Best present ever, two years running

Obviously this year it is because we have Evie to share in the holiday joy. Last year it was the knowledge of knowing we were going to have a baby.

One year ago today I was feeling utterly bummed that another cycle had passed where I had failed to get pregnant. I told Shaun I wasn't going to test at all. But anyone who knows me knows that I have zero patience for anything. I was officially one day late getting my period and decided to test. Not in the morning, like the tests recommend, but at 5 o'clock on a Monday evening.

I did not tell Shaun I was testing. Because if it had been negative he would have scolded me for using up the last test we had in the house. I didn't have to wait very long for the results. No watching a clock like you always see them do in the movies. The line appeared dark pink in a matter of seconds. The test line was even darker than the control line.

Shock. Awe. Excitement. All the happy emotions possible flooded through my mind. I had these grand plans in my head for how I was to tell Shaun I was pregnant.

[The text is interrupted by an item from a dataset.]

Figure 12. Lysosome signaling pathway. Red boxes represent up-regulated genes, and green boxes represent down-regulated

My running favorite at the time was to attach a sign to the back of his car before work in the morning saying "Honk! I'm going to be a daddy but my wife hasn't told me yet!" Hehe...I could just imagine how pissed he'd be at all the honkers as he drove to work, then how happy he'd be once he pulled into work and looked over his car.

Anyways, that lack of patience thing got to me instead. The moment I saw the line I ran into our office room (now appropriately converted into the nursery) where Shaun was playing some game on his computer. I don't remember the exact words anymore but I shouted something along the lines of "We're. Going. To. Be. Parents!"

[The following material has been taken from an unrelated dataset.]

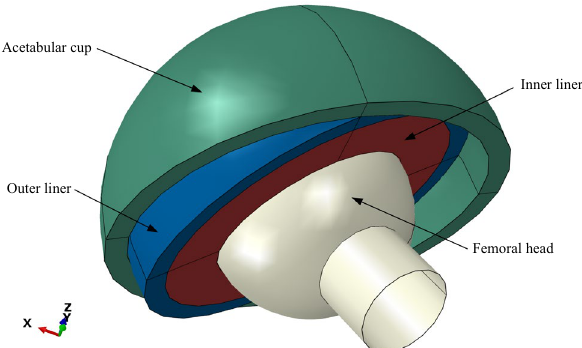
Figure 1. Geometry model of the present dual-mobility hip joint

A look of terror flashed briefly across his face in the nano second before he jumped up and hugged me. That's when I started bawling and panic set in. I was suddenly worried about whether we had made the right decision, if we were going to be good parents, if the baby would be healthy, etc.

I can now say with absolute certainty that we made the right decision to have a baby. Never in a million years would I trade what we have. As previously stated, Best.Present.Ever!

1 comment:

Mel said...

ITA!!! Best present ever!!! We feel the same about the holidays now too. We told our families on Christmas. It is such a joy and honor to be a parent. I love it!